A recent CARB PowerPoint
slide deck on the proposal includes one showing all the states which have decided to follow California’s rather than federal vehicle regulations, and claims they account for 40% of all U.S. vehicle sales. Starting with the 2026 model year, 35% of all new vehicle sales would have to be zero emission vehicles in Virginia, not the previous target of 26% under the current regulation.
Given the price differentials and the investment it is making in EV conversion, the auto industry is probably ecstatic. The CARB claims that 300-mile range battery vehicles will achieve cost parity with the older technology by 2033, and offers illustrations of lower lifetime costs, but the initial sticker prices are likely to remain high and the industry really wants to sell the larger cars, SUVs and light trucks, too.
See what the Ford F-150 version costs.
If you have any skin in this game, the
slide deck and an accompanying description of all the
related regulatory proposals are important to review. The depth and breadth of the proposal is impressive. Responding to known elements of consumer resistance to EVs, the rules dive into charging technology, battery life and labeling, and maintenance and warranty requirements.
One goal is to maintain 75-80% of the initial range of the vehicles for their whole useful life, an admission, apparently, that many of the vehicles now being sold lose substantial range over time. That doesn’t happen to a well-maintained internal combustion engine.
Plug-in hybrids will have to go at least 50 miles on a charge (they don’t now?). And, recognizing that internal combustion vehicles will remain on the road for decades, California will impose new fleet standards on them and seek to reduce aggressive driving and cold starts, impose new design standards to prevent evaporation of fuel, and in general remake the industry to its liking.
Starting in 2025, the fleet fuel economy requirements will be calculated with EV’s removed from the equation, and they are totally disregarded from the calculation after 2029. That will force changes with the internal combustion vehicles still being sold.
Even the towing industry is in for some changes.
The claim is that adopting this will reduce greenhouse gas emissions by 50% by 2040, which is conceivable only if the claim applies solely to motor vehicle emissions. The slide also shows vehicle greenhouse gas (GHG) emissions going down about 20% in that period if these regulations are not imposed. The regulations have even less impact on vehicle nitrous oxide (NOx) emissions, also dropping on their own.
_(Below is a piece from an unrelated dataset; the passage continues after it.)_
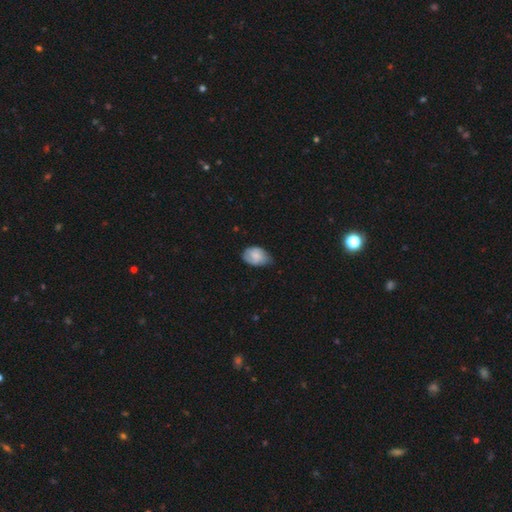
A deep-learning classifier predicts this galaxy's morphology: A smooth galaxy with no disk features (75%) that is in between round and cigar-shaped (83%).

Vote fractions:
- Smooth or featured? smooth: 75% / featured or disk: 18% / star or artifact: 7%
- How rounded? in between: 83% / round: 16% / cigar-shaped: 1%
- Merging? none: 49% / minor disturbance: 42% / major disturbance: 7% / merger: 1%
California claims the savings to the state and consumers exceed the cost without considering “health benefits or the social cost of carbon.” The health benefits are always exaggerated, if not imagined, and the social cost of carbon is definitely a made-up number.
There is an environmental justice component, “to reward direct automaker action.” Plans include discounted EVs for community programs, lower retail prices, and more used EV’s being directed to participating dealerships. Whether those elements of California’s plan will also apply in Virginia is not clear. If they are tied into the carrot and stick methods California uses to manage dealer and automaker behavior, it is likely they will.
The 2021 General Assembly majority completely surrendered (some might suspect sold) the sovereignty of their constituents. If they didn’t anticipate California was just getting started and would double down, they should have. Bowing under federal regulations is one thing, as Virginians get to vote for members of Congress and the President. No one in Virginia votes for California’s legislators or governor (or can sign a California initiative and referendum petition).
But we do vote on the Virginia legislature again in 16 months.